** START OF INPUT ROWS **

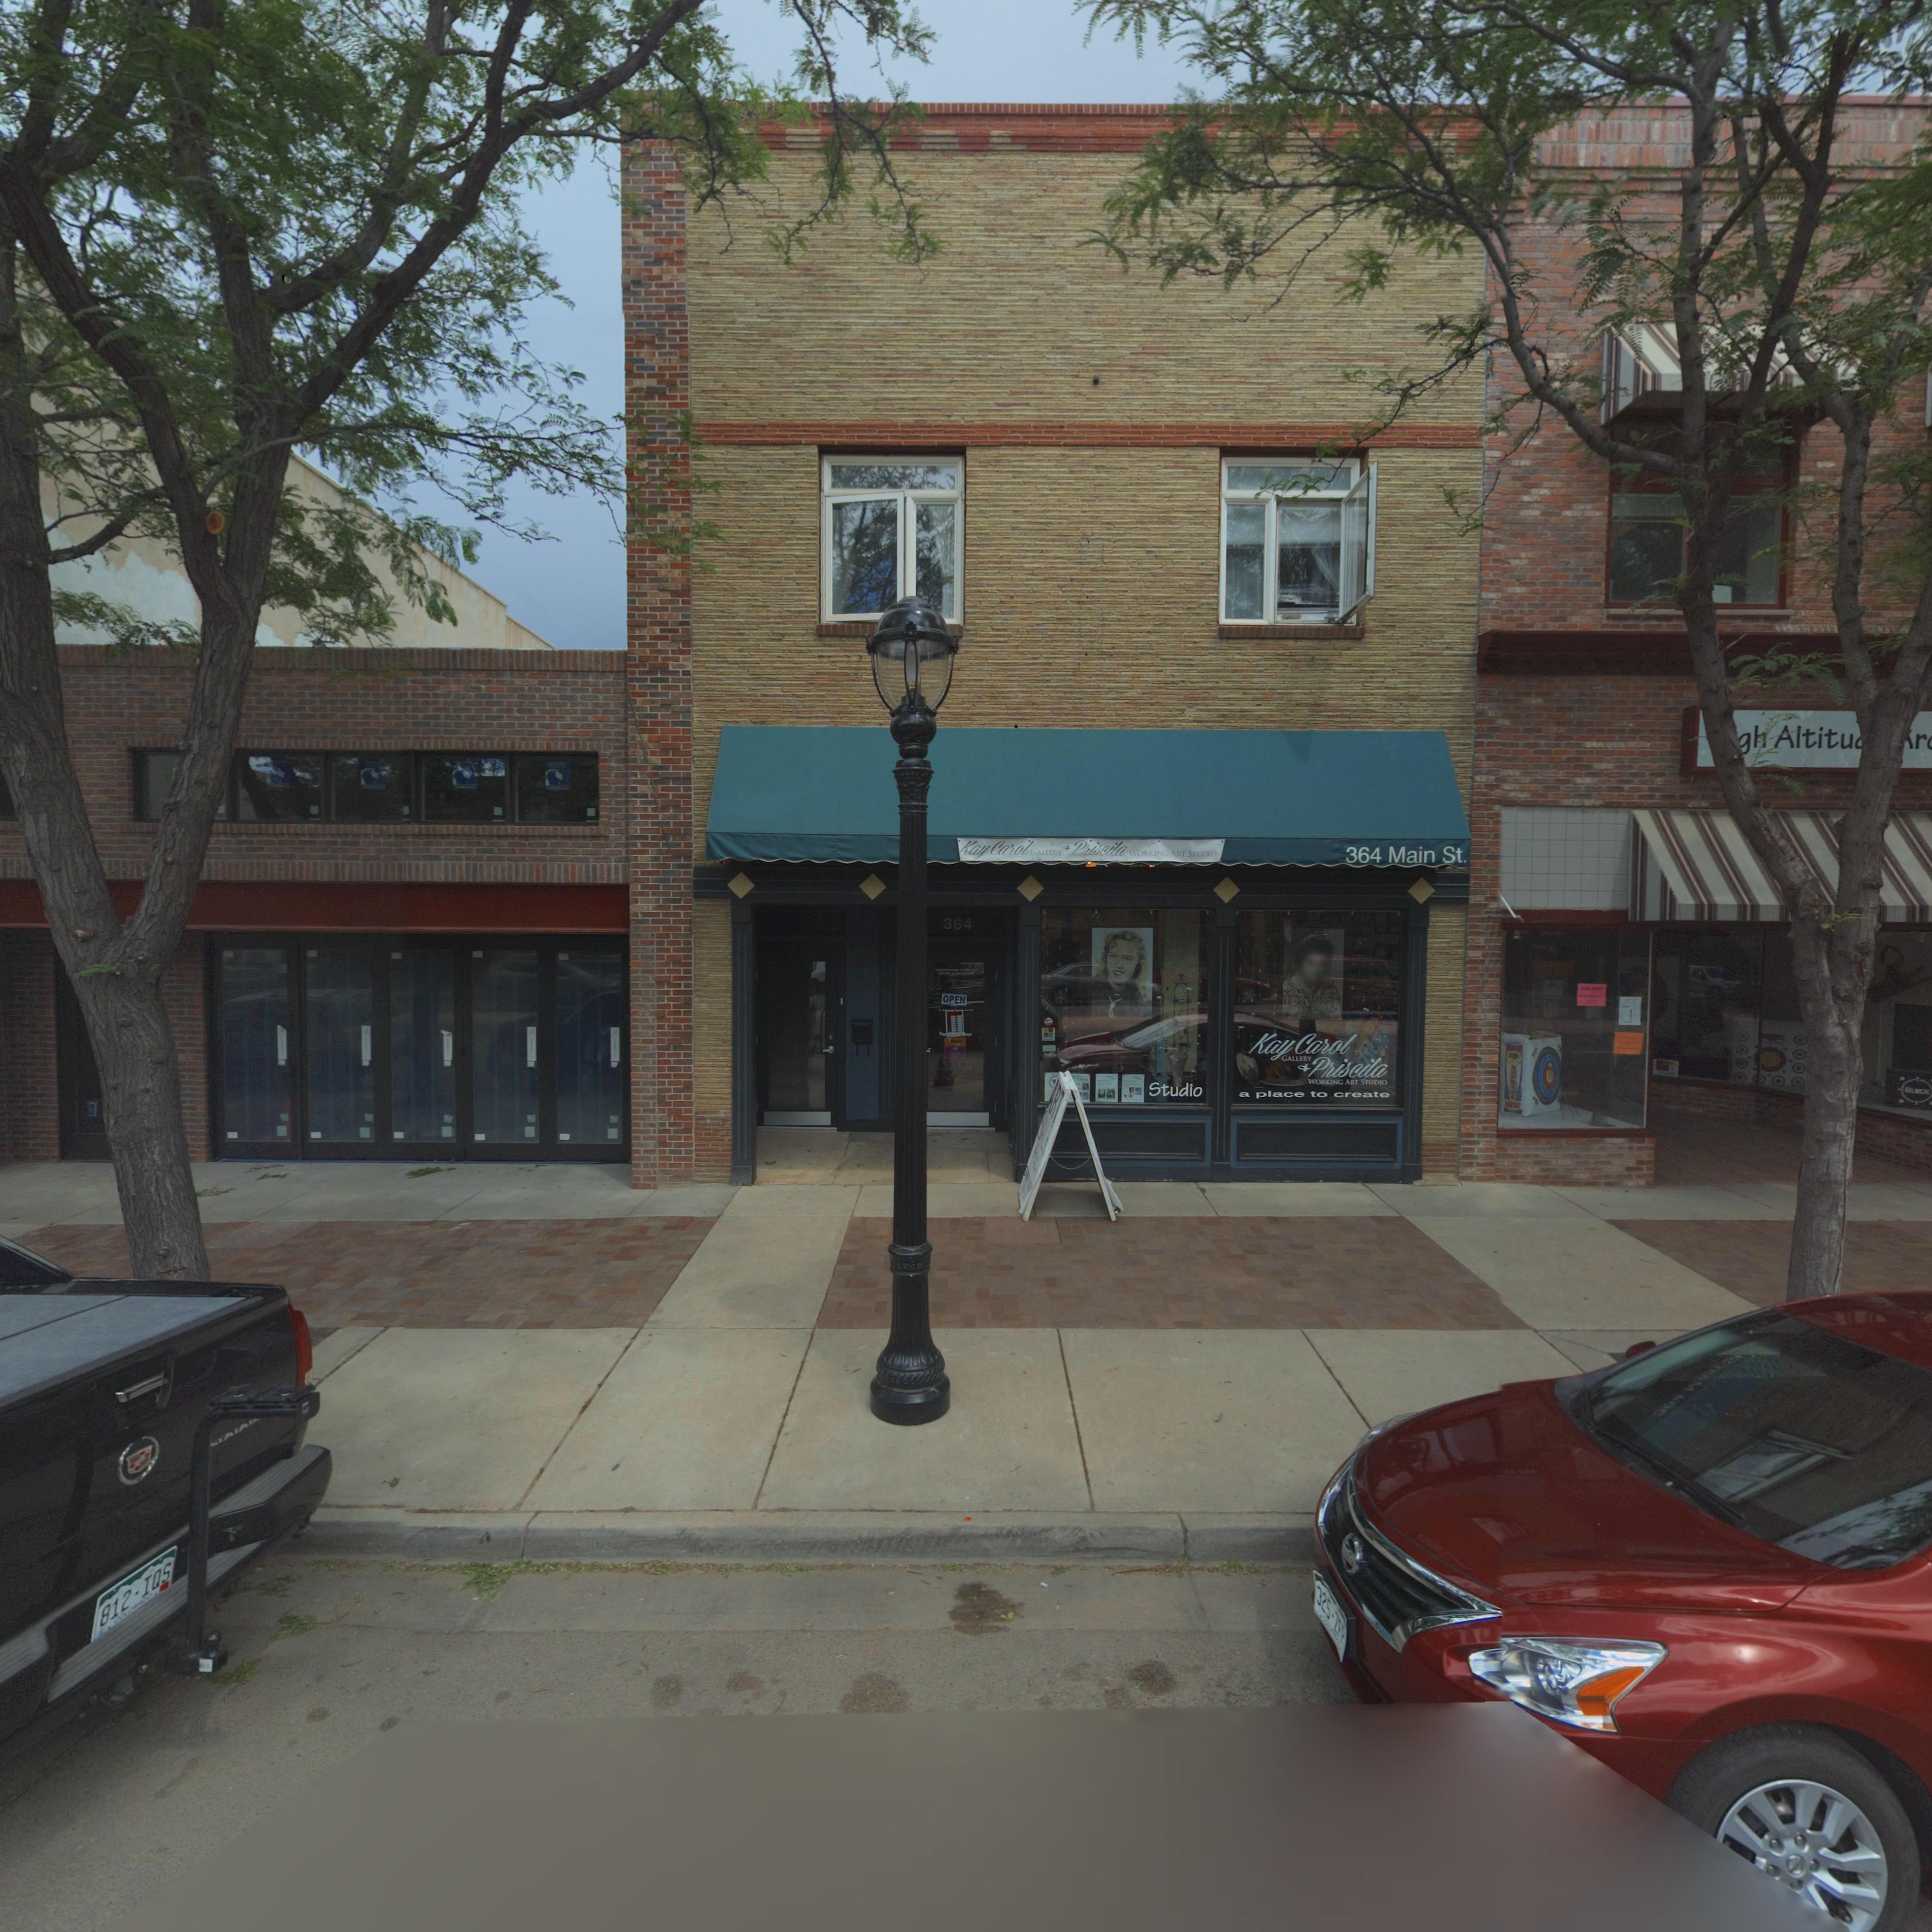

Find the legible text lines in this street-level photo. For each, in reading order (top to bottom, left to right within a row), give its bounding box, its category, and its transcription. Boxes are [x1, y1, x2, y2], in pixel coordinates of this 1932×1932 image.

[1737, 724, 1928, 756] BusinessName: **gh Altitu** *r*****
[958, 840, 1063, 860] BusinessName: Kay Carol GALLERY
[1070, 839, 1217, 857] BusinessName: Priscila WORKING ART STUDIO
[1345, 846, 1382, 863] StreetNumber: 364
[1388, 845, 1467, 864] StreetName: Main St.
[943, 917, 973, 929] StreetNumber: 364
[1246, 1032, 1358, 1061] BusinessName: Kay Carol
[1281, 1054, 1312, 1062] BusinessName: GALLERY
[1306, 1056, 1391, 1079] BusinessName: Priscila
[1307, 1078, 1388, 1085] BusinessName: WORKING ART STUDIO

** END OF INPUT ROWS **

• **SHORT PROBLEM**
Rewrite the entries above with "legible" switched to "readable" and nothing else changed. Leave out the pictures.

• **SOLVED PROBLEM**
Find the readable text lines in this street-level photo. For each, in reading order (top to bottom, left to right within a row), give its bounding box, its category, and its transcription. Boxes are [x1, y1, x2, y2], in pixel coordinates of this 1932×1932 image.

[1737, 724, 1928, 756] BusinessName: **gh Altitu** *r*****
[958, 840, 1063, 860] BusinessName: Kay Carol GALLERY
[1070, 839, 1217, 857] BusinessName: Priscila WORKING ART STUDIO
[1345, 846, 1382, 863] StreetNumber: 364
[1388, 845, 1467, 864] StreetName: Main St.
[943, 917, 973, 929] StreetNumber: 364
[1246, 1032, 1358, 1061] BusinessName: Kay Carol
[1281, 1054, 1312, 1062] BusinessName: GALLERY
[1306, 1056, 1391, 1079] BusinessName: Priscila
[1307, 1078, 1388, 1085] BusinessName: WORKING ART STUDIO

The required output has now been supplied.